Spätestens jetzt steht der Spruch „From the River to the Sea“ nicht mehr allein da. Ich spüre Gleichzeitigkeiten der Gefühle, Verschiebungen, Überlagerungen. Das erlebe ich auch bei Freunden in Israel. So hatte der Künstler Ronen Eidelman einen Brief initiiert, den tausende israelische KünstlerInnen gegen die fehlende Erwähnung der Hamas-Verbrechen in einem vorherigen Brief von internationalen Künstlern im Oktober 2023 unterschrieben hatten. Auch deutsche Medien hatten darüber berichtet.

Im Februar 2024, vier Monate später, war Eidelman kurz in Berlin. Mittlerweile hat Judith Butler klar gemacht, dass die Hamas-Taten in ihr Grauen auslösen. Mittlerweile ist Gaza in großen Teilen zerstört. Eidelman sagt rückblickend: „Ich stehe zu jedem Wort, was ich in dem Brief geschrieben habe. Aber ich weiß auch, heute würde ich diesen Brief nicht mehr schreiben.“

Höhere Todeszahlen in Gaza, anhaltender Terror

Was mir Eidelman einst im Vertrauen sagte, darf ich jetzt veröffentlichen. Auch bei ihm haben sich die Gefühle verschoben oder überlagert. Gefühle sind nichts Statisches. Ja, da ist das Sicherheitsbedürfnis der Israelis nach der Hamas-Attacke, da ist das Bedürfnis, die Täter bestraft zu sehen. Aber, da ist auch die Schuld angesichts der massiven zivilen Verluste durch diesen Krieg, das Wissen, dass auch dieser Krieg kaum mehr als Zerstörung bringt – und nicht die Zerstörung der Hamas.

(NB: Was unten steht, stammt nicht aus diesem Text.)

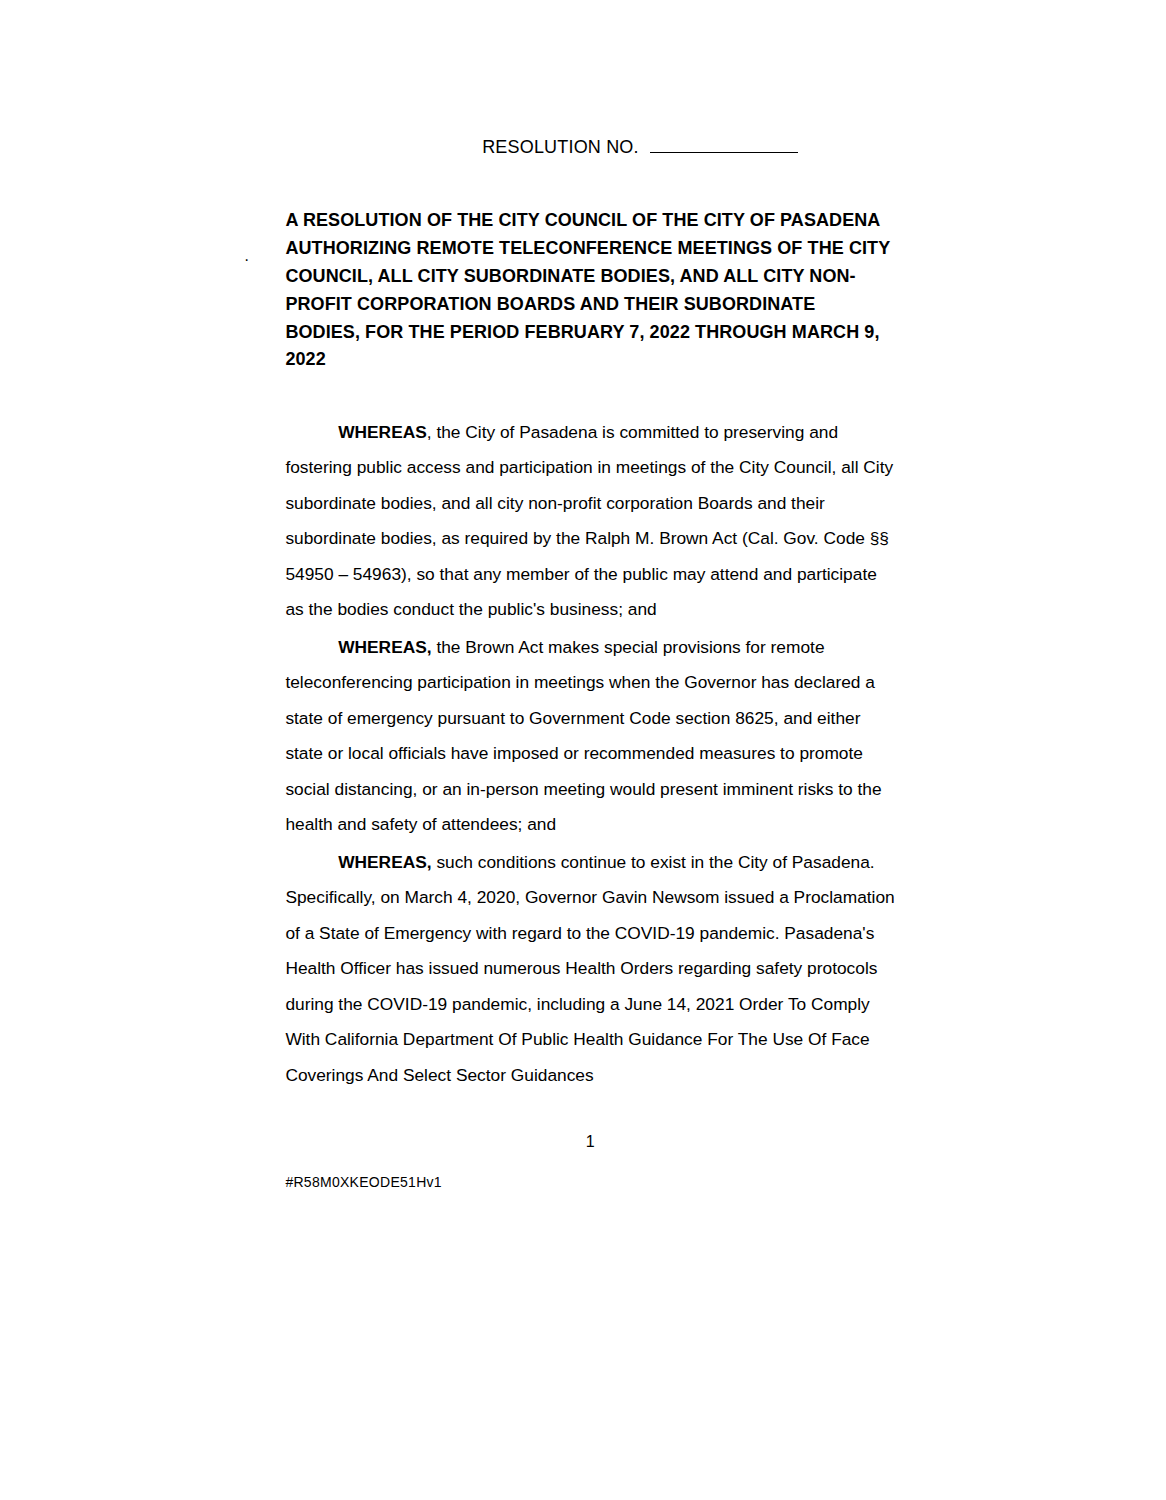·
RESOLUTION NO.
A Resolution of the City Council of the City of Pasadena Authorizing Remote Teleconference Meetings of the City Council, All City Subordinate Bodies, and All City Non-Profit Corporation Boards and Their Subordinate Bodies, for the Period February 7, 2022 Through March 9, 2022
WHEREAS, the City of Pasadena is committed to preserving and fostering public access and participation in meetings of the City Council, all City subordinate bodies, and all city non-profit corporation Boards and their subordinate bodies, as required by the Ralph M. Brown Act (Cal. Gov. Code §§ 54950 – 54963), so that any member of the public may attend and participate as the bodies conduct the public's business; and
WHEREAS, the Brown Act makes special provisions for remote teleconferencing participation in meetings when the Governor has declared a state of emergency pursuant to Government Code section 8625, and either state or local officials have imposed or recommended measures to promote social distancing, or an in-person meeting would present imminent risks to the health and safety of attendees; and
WHEREAS, such conditions continue to exist in the City of Pasadena. Specifically, on March 4, 2020, Governor Gavin Newsom issued a Proclamation of a State of Emergency with regard to the COVID-19 pandemic. Pasadena's Health Officer has issued numerous Health Orders regarding safety protocols during the COVID-19 pandemic, including a June 14, 2021 Order To Comply With California Department Of Public Health Guidance For The Use Of Face Coverings And Select Sector Guidances
1
#R58M0XKEODE51Hv1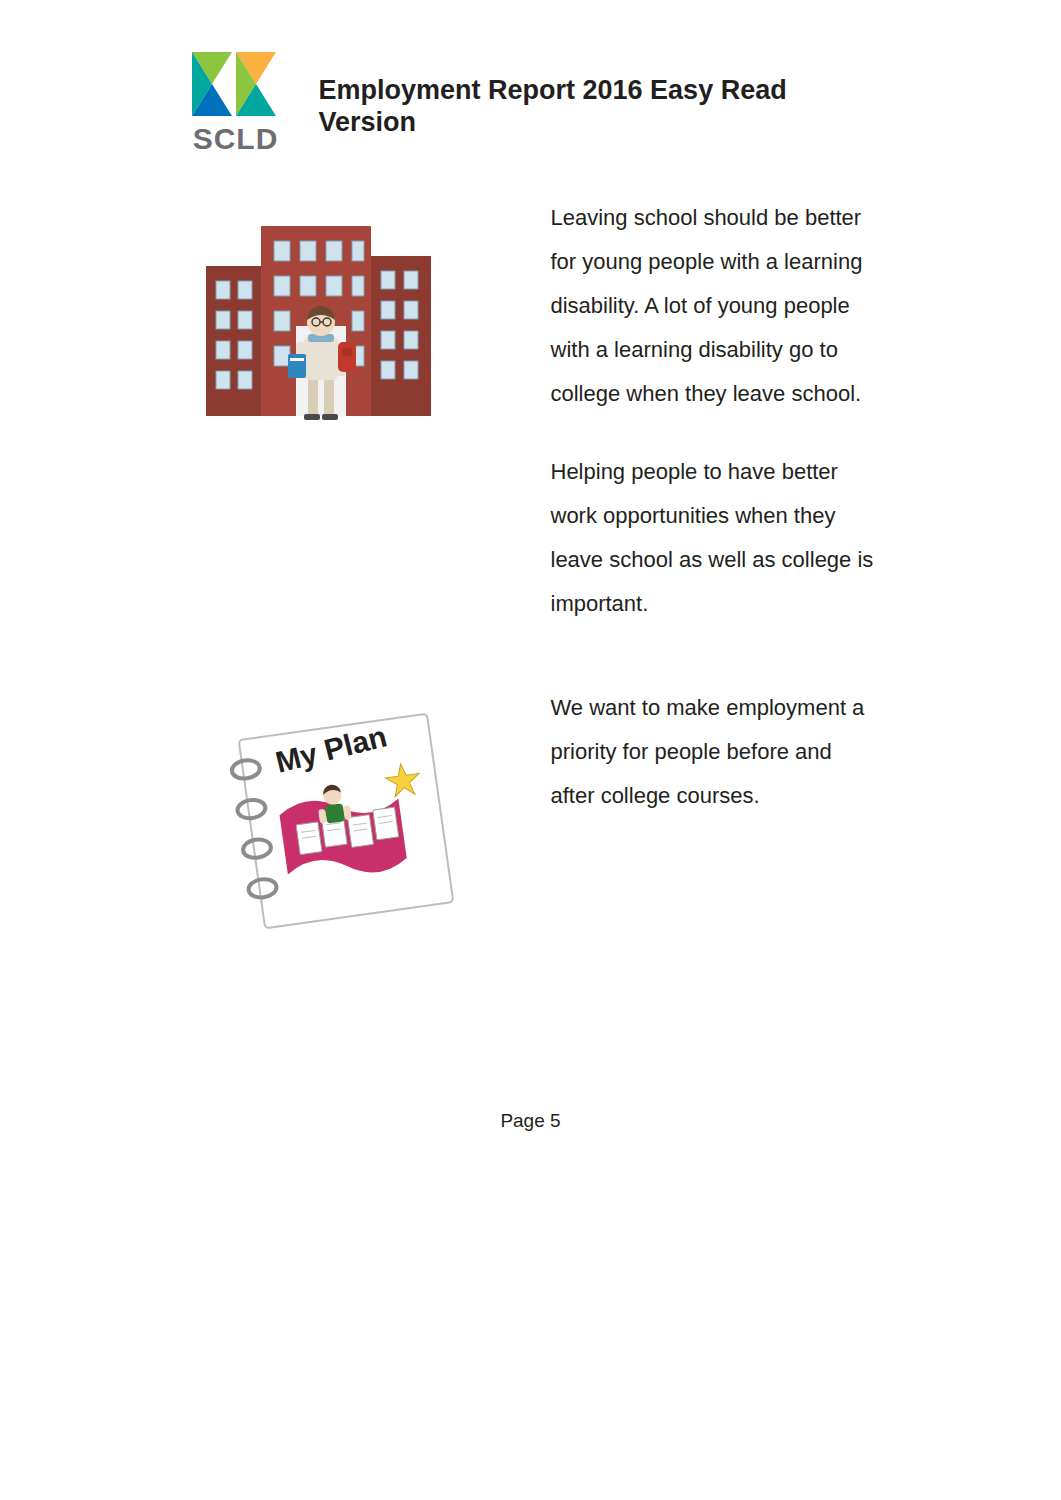SCLD
Employment Report 2016 Easy Read Version
Leaving school should be better for young people with a learning disability. A lot of young people with a learning disability go to college when they leave school.
Helping people to have better work opportunities when they leave school as well as college is important.
My Plan
We want to make employment a priority for people before and after college courses.
Page 5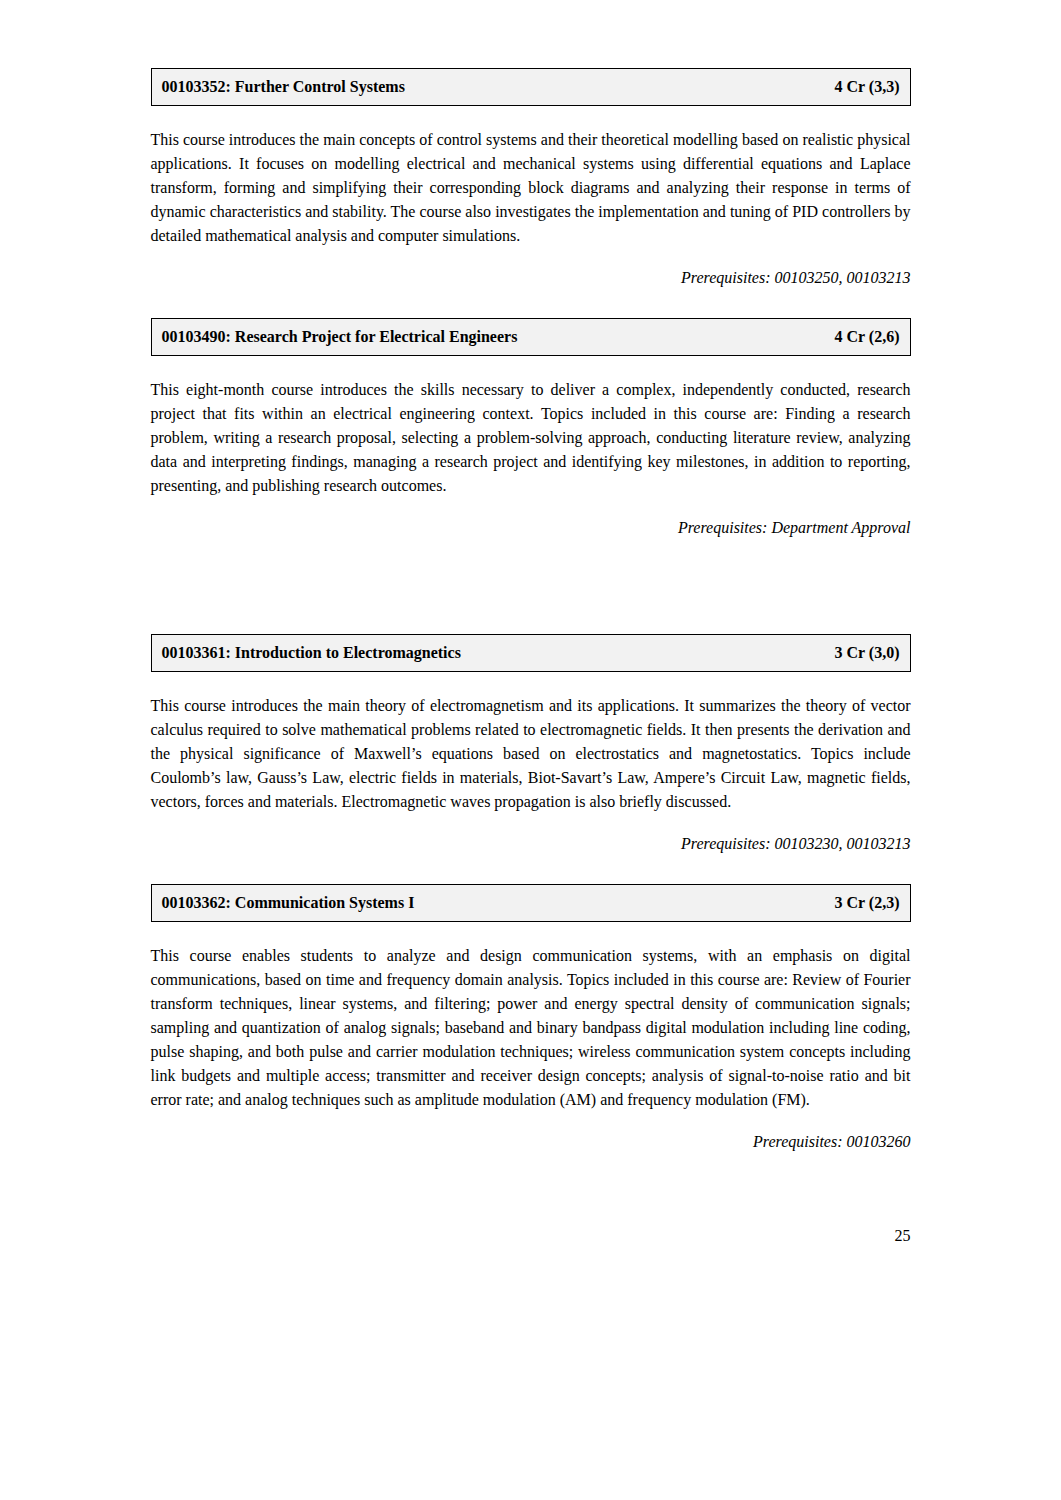00103352: Further Control Systems 4 Cr (3,3)
This course introduces the main concepts of control systems and their theoretical modelling based on realistic physical applications. It focuses on modelling electrical and mechanical systems using differential equations and Laplace transform, forming and simplifying their corresponding block diagrams and analyzing their response in terms of dynamic characteristics and stability. The course also investigates the implementation and tuning of PID controllers by detailed mathematical analysis and computer simulations.
Prerequisites: 00103250, 00103213
00103490: Research Project for Electrical Engineers 4 Cr (2,6)
This eight-month course introduces the skills necessary to deliver a complex, independently conducted, research project that fits within an electrical engineering context. Topics included in this course are: Finding a research problem, writing a research proposal, selecting a problem-solving approach, conducting literature review, analyzing data and interpreting findings, managing a research project and identifying key milestones, in addition to reporting, presenting, and publishing research outcomes.
Prerequisites: Department Approval
00103361: Introduction to Electromagnetics 3 Cr (3,0)
This course introduces the main theory of electromagnetism and its applications. It summarizes the theory of vector calculus required to solve mathematical problems related to electromagnetic fields. It then presents the derivation and the physical significance of Maxwell’s equations based on electrostatics and magnetostatics. Topics include Coulomb’s law, Gauss’s Law, electric fields in materials, Biot-Savart’s Law, Ampere’s Circuit Law, magnetic fields, vectors, forces and materials. Electromagnetic waves propagation is also briefly discussed.
Prerequisites: 00103230, 00103213
00103362: Communication Systems I 3 Cr (2,3)
This course enables students to analyze and design communication systems, with an emphasis on digital communications, based on time and frequency domain analysis. Topics included in this course are: Review of Fourier transform techniques, linear systems, and filtering; power and energy spectral density of communication signals; sampling and quantization of analog signals; baseband and binary bandpass digital modulation including line coding, pulse shaping, and both pulse and carrier modulation techniques; wireless communication system concepts including link budgets and multiple access; transmitter and receiver design concepts; analysis of signal-to-noise ratio and bit error rate; and analog techniques such as amplitude modulation (AM) and frequency modulation (FM).
Prerequisites: 00103260
25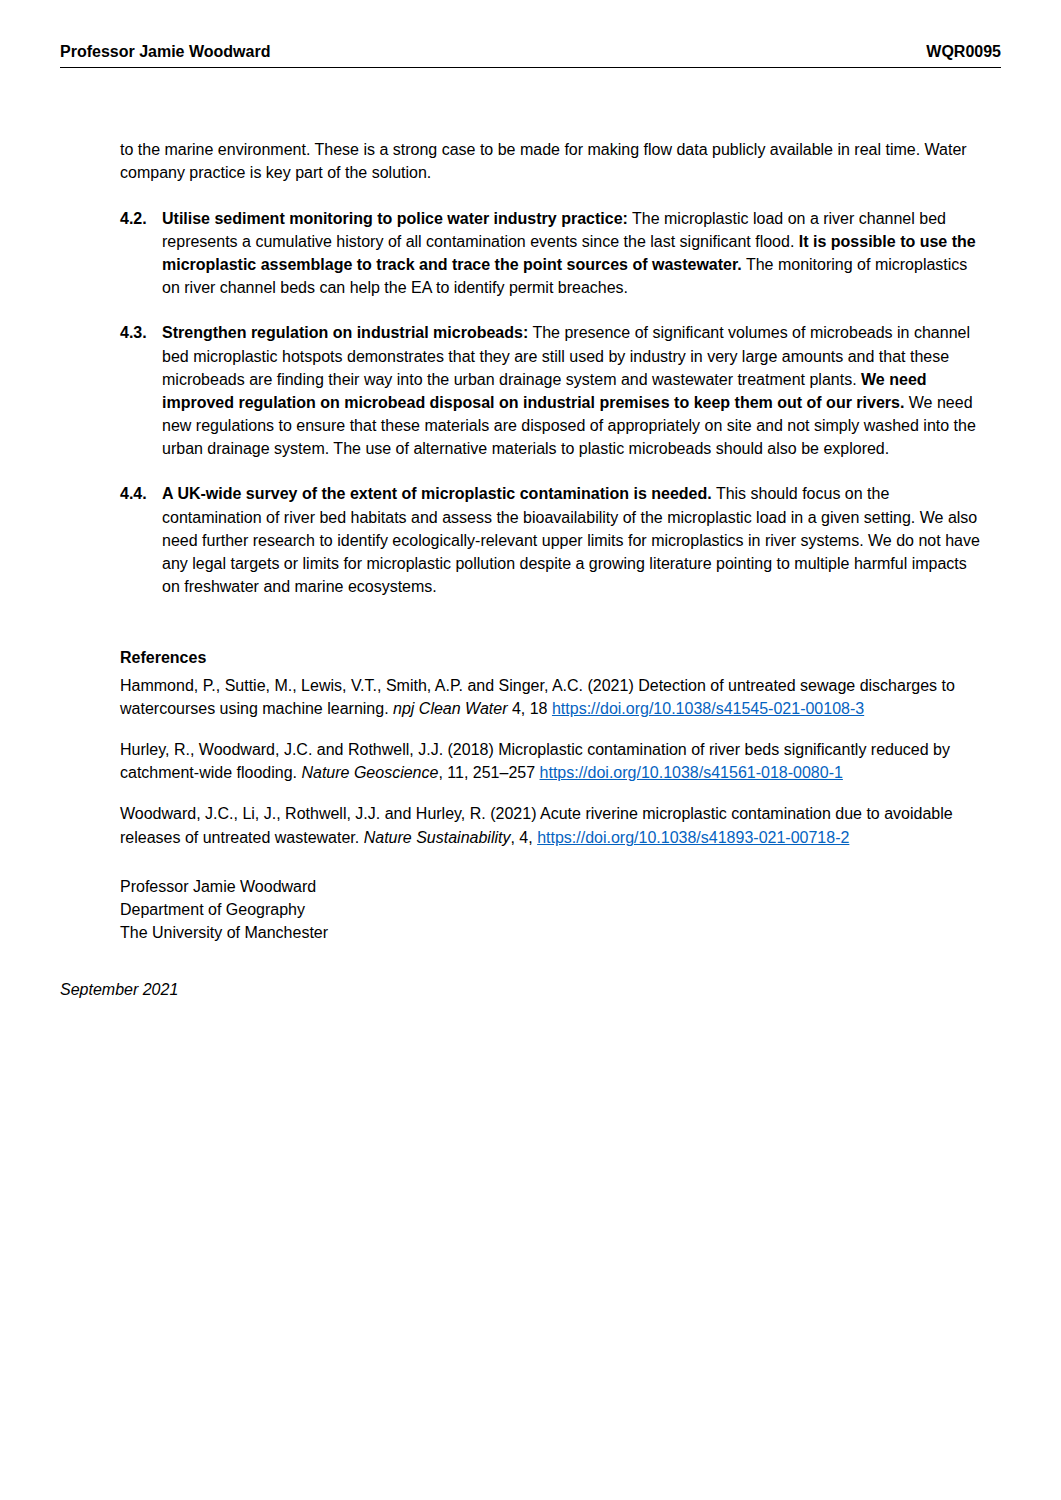Professor Jamie Woodward WQR0095
to the marine environment. These is a strong case to be made for making flow data publicly available in real time. Water company practice is key part of the solution.
4.2. Utilise sediment monitoring to police water industry practice: The microplastic load on a river channel bed represents a cumulative history of all contamination events since the last significant flood. It is possible to use the microplastic assemblage to track and trace the point sources of wastewater. The monitoring of microplastics on river channel beds can help the EA to identify permit breaches.
4.3. Strengthen regulation on industrial microbeads: The presence of significant volumes of microbeads in channel bed microplastic hotspots demonstrates that they are still used by industry in very large amounts and that these microbeads are finding their way into the urban drainage system and wastewater treatment plants. We need improved regulation on microbead disposal on industrial premises to keep them out of our rivers. We need new regulations to ensure that these materials are disposed of appropriately on site and not simply washed into the urban drainage system. The use of alternative materials to plastic microbeads should also be explored.
4.4. A UK-wide survey of the extent of microplastic contamination is needed. This should focus on the contamination of river bed habitats and assess the bioavailability of the microplastic load in a given setting. We also need further research to identify ecologically-relevant upper limits for microplastics in river systems. We do not have any legal targets or limits for microplastic pollution despite a growing literature pointing to multiple harmful impacts on freshwater and marine ecosystems.
References
Hammond, P., Suttie, M., Lewis, V.T., Smith, A.P. and Singer, A.C. (2021) Detection of untreated sewage discharges to watercourses using machine learning. npj Clean Water 4, 18 https://doi.org/10.1038/s41545-021-00108-3
Hurley, R., Woodward, J.C. and Rothwell, J.J. (2018) Microplastic contamination of river beds significantly reduced by catchment-wide flooding. Nature Geoscience, 11, 251–257 https://doi.org/10.1038/s41561-018-0080-1
Woodward, J.C., Li, J., Rothwell, J.J. and Hurley, R. (2021) Acute riverine microplastic contamination due to avoidable releases of untreated wastewater. Nature Sustainability, 4, https://doi.org/10.1038/s41893-021-00718-2
Professor Jamie Woodward
Department of Geography
The University of Manchester
September 2021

Da sind die viel höheren Todeszahlen in Gaza, der anhaltende Terror. Dann wieder gibt es die traumatischen Erinnerungen an die Pogrome, den Holocaust. Eigentlich müssten wir alle, im Herzen gebrochen, ein Ende der Gewalt fordern. Warum ist das nicht so?

Zu den emotionalen Frames, in denen wir über den Krieg in Nahost sprechen, fügt sich der stete Verweis auf die Empathielosigkeit der Palästinenser ein wenig zu gut. Eine Szene in Ramallah wurde im taz-Podcast beschrieben: In einem Restaurant hätten Palästinenser nach der Al-Jazeera-Übertragung über israelische Geiseln einfach weiter gegessen.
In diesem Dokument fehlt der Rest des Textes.